I feel like we’re missing some campers. Are we missing some campers?

MY FACE HURTS

It’s so hard to command emotions, Fun Camp! It just is. But we believe, don’t we, that commanding the good ones, like, “I’m having a smiling time in the managed danger of this hot field,” is a shot at actually feeling happy and that commanding the bad ones, like, “I’m hungry,” or “Trees suck,” or “Fire in the building!” is a shot at nothing at all? Unless it’s Oscar season? Put another way: Is fake it ‘til you make it just for job interviews, or for when flossing too? Or still another: Which would win the genuine face pageant: The “everything is good and ends badly” face? The “not getting as much sleep as I’d prefer” face that’s so popular around here?

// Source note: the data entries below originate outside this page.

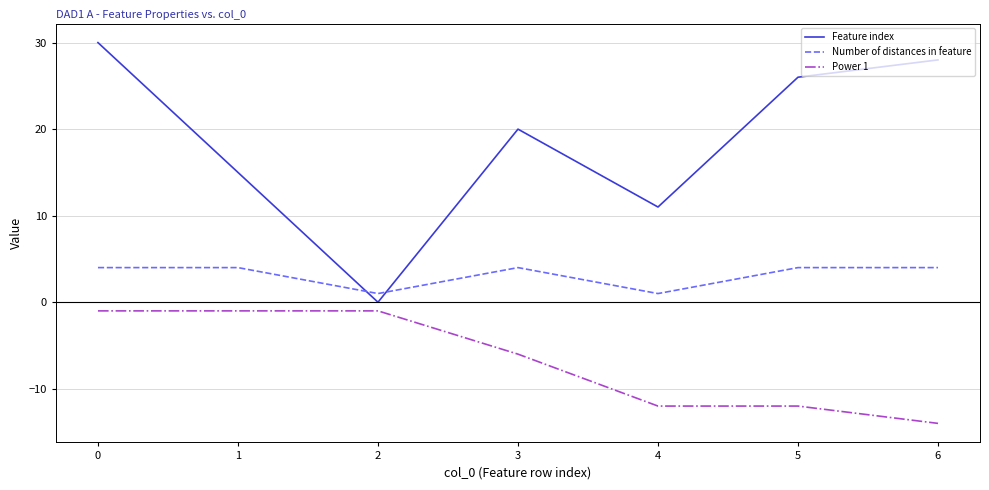

Reading left to right, extract all data points from this chart.

Feature index: 0=30	1=15	2=0	3=20	4=11	5=26	6=28
Number of distances in feature: 0=4	1=4	2=1	3=4	4=1	5=4	6=4
Power 1: 0=-1	1=-1	2=-1	3=-6	4=-12	5=-12	6=-14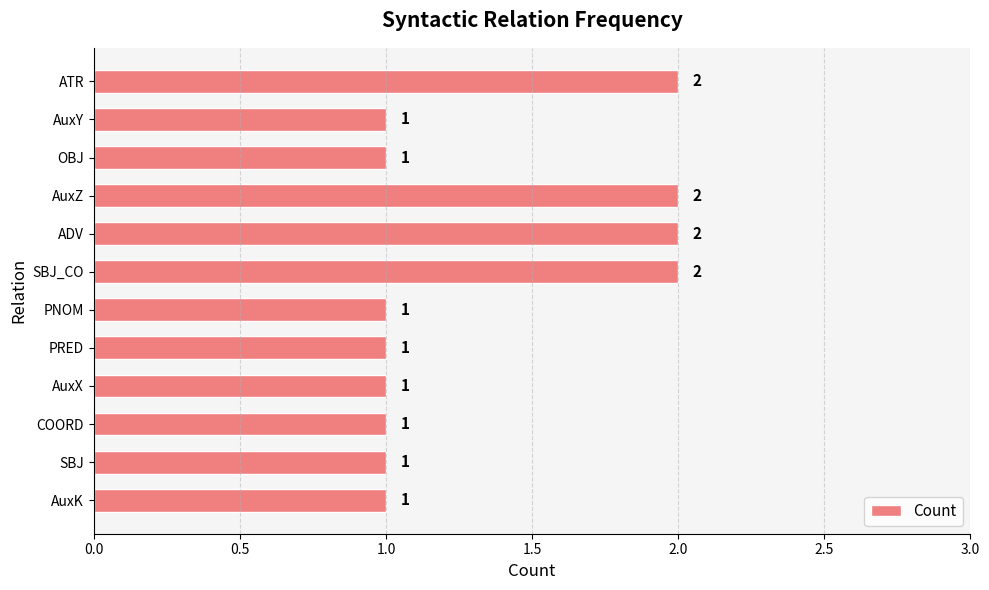

Count the values in the range 1 to 2.

12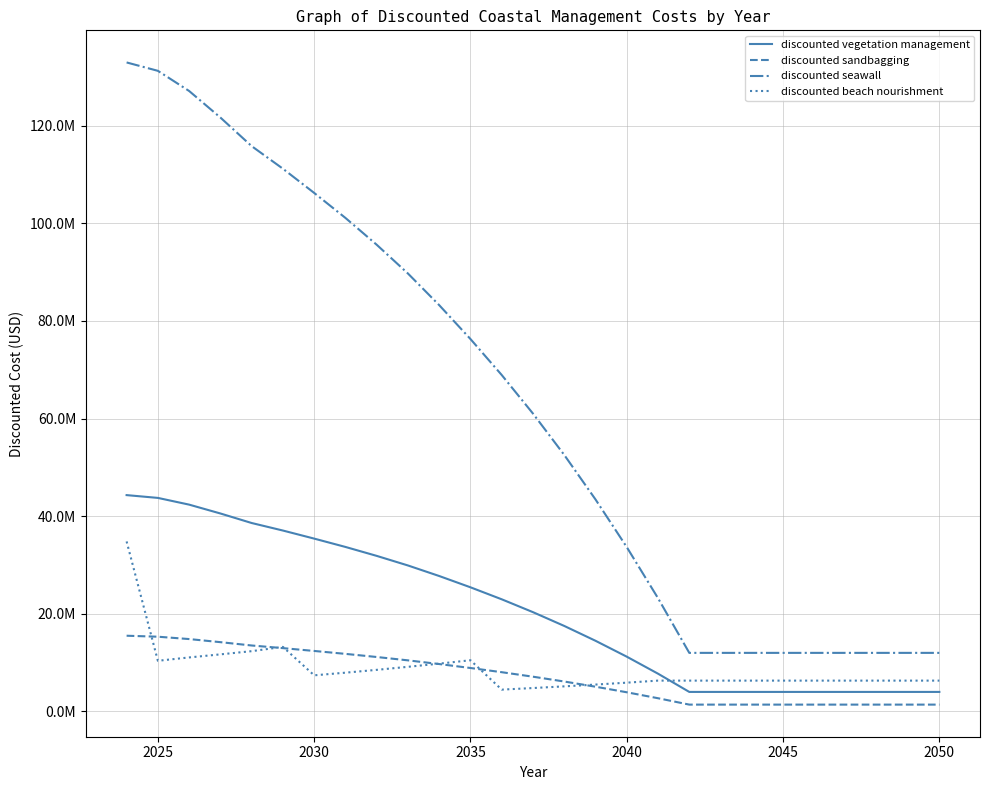

Which series has the largest total across all categories?

discounted seawall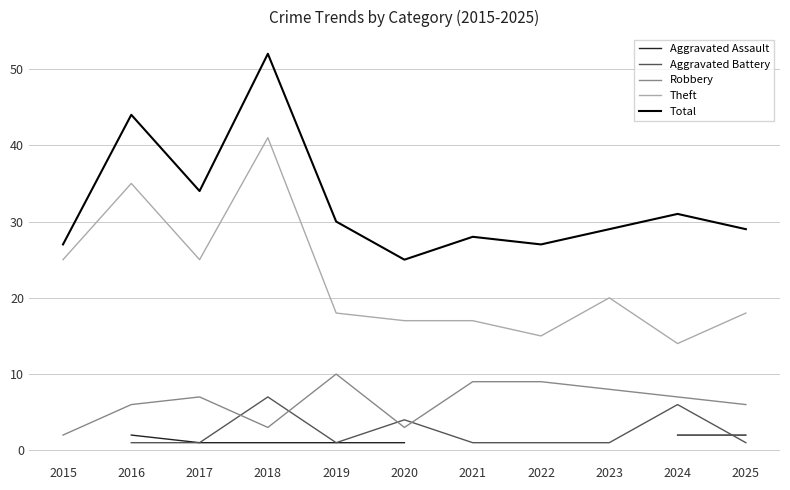

What is the total value across all series at 2020?

50.0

Or is it the one that implies, as the young pop star once declared at the receipt of her own Commander of Bad Feelings award, that this world is bullshit ? God, I hope not. How embarrassing for the friendly and what a coup for the sultry. My closest approximation of sultry is pouty, and I never think I’m being pouty when I’m being pouty. How Holly reminds me I’m being pouty is by telling me it’s important to try and enjoy this. This being anything, whatever’s in front of us.